● Série de tâches:
[A] Répondez à ces questions d'après le texte sur l'isolement des détenus ultramarins :
(i) Quelle est la proportion approximative de détenus d'origine étrangère au centre pénitentiaire de Remire-Montjoly ?
(ii) Où sont détenues les personnes originaires de Saint-Martin et de Saint-Barthélemy ?
(iii) Combien d'établissements pénitentiaires compte la Polynésie française ?
[B] Transcrivez un passage du texte sur l'isolement des détenus ultramarins : commencez aux mots "B. DES DÉTENUS" et arrêtez-vous après "difficultés à communiquer.".
[C] Poursuivez le texte sur l'isolement des détenus ultramarins à partir de sa dernière phrase.

====== Texte

B. DES DÉTENUS SOUVENT ISOLÉS, INOCCUPÉS ET VIOLENTS
1. Un isolement parfois total
Les personnes incarcérées dans les outre-mer sont souvent en situation d'isolement pour plusieurs raisons.
La première concerne plus spécifiquement les détenus d'origine étrangère , particulièrement nombreux en Guyane et à Mayotte. Leur proportion s'établit ainsi aux alentours de 52 % dans le centre pénitentiaire de Remire-Montjoly (Guyane), alors que la moyenne nationale se situe autour de 18 %. À Mayotte, selon un rapport de visite du Contrôleur général des lieux de privation de liberté datant de 2016 7 ( * ) , de nombreux Comoriens se sentent laissés pour compte : ils ressentent un manque de soutien et ont des difficultés à communiquer.
Le deuxième facteur d'isolement a trait à la répartition géographique des établissements pénitentiaires ultramarins :
- les collectivités de Saint-Martin et de Saint-Barthélemy ne disposent d'aucun établissement pénitentiaire sur leur territoire. Les personnes originaires de ces îles sont donc détenues en Guadeloupe, ce qui induit un éloignement de leurs familles et un coût financier élevé pour les proches souhaitant leur rendre visite ;
- en Nouvelle-Calédonie , à l'inverse de la Polynésie française qui dispose de quatre établissements permettant de limiter l'éloignement entre les détenus et leurs familles, l'ensemble des capacités pénitentiaires est concentré à Nouméa. La Nouvelle-Calédonie accueille de plus les condamnés à des peines supérieures à deux ans venant de Wallis-et-Futuna . La construction de nouveaux centres de détention prévue par le Gouvernement à Koné, dans la province Nord, et à Wallis-et-Futuna, constituera une grande avancée de ce point de vue.
En outre, le tissu associatif et le nombre de visiteurs de prison sont faibles, tandis que les établissements ultramarins sont dépourvus d'unités de vie familiale (UVF).
Enfin, certains détenus choisissent, pour des raisons d'accès à la formation et au travail notamment, d'être transférés dans les maisons centrales toutes situées dans l'hexagone. Ils se retrouvent alors coupés de leur environnement habituel, tant social que culturel, et n'ont que peu de possibilités de maintenir leurs liens familiaux 8 ( * ) .

============
====== Enregistrements

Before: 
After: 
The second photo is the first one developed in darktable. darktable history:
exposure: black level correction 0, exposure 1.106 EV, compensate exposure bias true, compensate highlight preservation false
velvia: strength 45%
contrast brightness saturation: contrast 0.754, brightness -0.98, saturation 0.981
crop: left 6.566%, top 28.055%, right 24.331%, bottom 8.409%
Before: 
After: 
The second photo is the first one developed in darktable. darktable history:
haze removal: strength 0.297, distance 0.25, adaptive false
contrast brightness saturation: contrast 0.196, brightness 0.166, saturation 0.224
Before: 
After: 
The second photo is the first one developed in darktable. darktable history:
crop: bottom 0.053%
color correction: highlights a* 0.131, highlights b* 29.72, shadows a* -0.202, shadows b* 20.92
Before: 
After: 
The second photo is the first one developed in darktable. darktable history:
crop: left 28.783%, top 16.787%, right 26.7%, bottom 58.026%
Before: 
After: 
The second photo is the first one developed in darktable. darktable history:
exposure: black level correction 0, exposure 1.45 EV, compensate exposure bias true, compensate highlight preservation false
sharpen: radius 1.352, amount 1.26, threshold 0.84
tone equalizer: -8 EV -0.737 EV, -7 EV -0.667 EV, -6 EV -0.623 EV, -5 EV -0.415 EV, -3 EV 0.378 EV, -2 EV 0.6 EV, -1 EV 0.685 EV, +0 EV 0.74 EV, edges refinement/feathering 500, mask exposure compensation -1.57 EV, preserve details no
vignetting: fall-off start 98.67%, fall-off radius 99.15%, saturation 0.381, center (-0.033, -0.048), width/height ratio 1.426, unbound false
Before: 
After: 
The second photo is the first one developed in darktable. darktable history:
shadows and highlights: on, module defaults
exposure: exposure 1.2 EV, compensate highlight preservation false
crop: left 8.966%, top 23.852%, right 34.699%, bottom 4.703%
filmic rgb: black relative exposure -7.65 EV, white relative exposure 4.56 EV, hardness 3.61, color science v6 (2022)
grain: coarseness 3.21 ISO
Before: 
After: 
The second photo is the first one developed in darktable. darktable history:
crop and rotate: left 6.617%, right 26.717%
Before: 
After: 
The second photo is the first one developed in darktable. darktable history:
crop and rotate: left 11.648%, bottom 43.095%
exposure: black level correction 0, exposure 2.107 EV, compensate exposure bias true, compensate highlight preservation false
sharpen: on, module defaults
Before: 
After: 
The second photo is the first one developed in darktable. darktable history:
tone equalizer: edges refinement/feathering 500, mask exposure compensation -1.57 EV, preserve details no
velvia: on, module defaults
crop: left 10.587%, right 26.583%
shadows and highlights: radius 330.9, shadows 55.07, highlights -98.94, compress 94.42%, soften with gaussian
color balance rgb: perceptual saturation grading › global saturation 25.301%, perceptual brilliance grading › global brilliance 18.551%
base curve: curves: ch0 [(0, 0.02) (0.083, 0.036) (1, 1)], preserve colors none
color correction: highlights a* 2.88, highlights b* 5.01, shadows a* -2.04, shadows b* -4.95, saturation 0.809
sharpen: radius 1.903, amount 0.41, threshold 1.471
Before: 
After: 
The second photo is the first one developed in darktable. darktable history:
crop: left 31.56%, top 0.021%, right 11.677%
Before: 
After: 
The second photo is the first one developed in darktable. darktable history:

============

● Résultats successifs:
[A]
(i) Environ 52 %.
(ii) En Guadeloupe.
(iii) Quatre.

[B]
B. DES DÉTENUS SOUVENT ISOLÉS, INOCCUPÉS ET VIOLENTS
1. Un isolement parfois total
Les personnes incarcérées dans les outre-mer sont souvent en situation d'isolement pour plusieurs raisons.
La première concerne plus spécifiquement les détenus d'origine étrangère , particulièrement nombreux en Guyane et à Mayotte. Leur proportion s'établit ainsi aux alentours de 52 % dans le centre pénitentiaire de Remire-Montjoly (Guyane), alors que la moyenne nationale se situe autour de 18 %. À Mayotte, selon un rapport de visite du Contrôleur général des lieux de privation de liberté datant de 2016 7 ( * ) , de nombreux Comoriens se sentent laissés pour compte : ils ressentent un manque de soutien et ont des difficultés à communiquer.

[C]
2. Une absence d'activités néfaste
La loi n° 2009-1436 du 24 novembre 2009 pénitentiaire consacre l'obligation d'activités pour la population carcérale. L'accès à ces activités, au travail et à la formation est cependant variable en fonction des établissements . Il dépend notamment de l'implication des partenaires locaux.
En 2017, le nombre d'heures d'activité était de 2 h 17 hebdomadaires par personne détenue dans les outre-mer . Ce taux, qui comprend les activités culturelles, socioculturelles, le sport, les formations professionnelles, l'enseignement, et le travail, est particulièrement faible comparé à l'hexagone. La moyenne nationale était en effet, toutes activités confondues (socioculturelles, sportives, éducatives ou de travail), de 3 h 46 par jour et par personne détenue en 2017. Le Livre blanc pour l'immobilier pénitentiaire , remis le 4 avril 2017, préconisait de faire de l'offre de 5 heures d'activité par jour pour chaque personne détenue une norme à atteindre par l'administration pénitentiaire 9 ( * ) .
En matière d'enseignement, 1 555 personnes détenues sont scolarisées dans les outre-mer , soit environ 30,5 % de la population carcérale totale de ces territoires. Le taux d'encadrement est faible (de 18 heures et 56 minutes de cours pour 100 personnes détenues, pour une moyenne nationale de 21,93 heures). L'écart est essentiellement dû à la zone Antilles-Guyane, pour laquelle ce taux est de 16 heures et 36 minutes d'enseignement pour 100 personnes détenues. Ce taux est néanmoins en hausse depuis 2015, et la mission des services pénitentiaires de l'Outre-mer a indiqué à votre rapporteur avoir sensibilisé les recteurs à la problématique spécifique des établissements de Martinique, Guadeloupe et Guyane.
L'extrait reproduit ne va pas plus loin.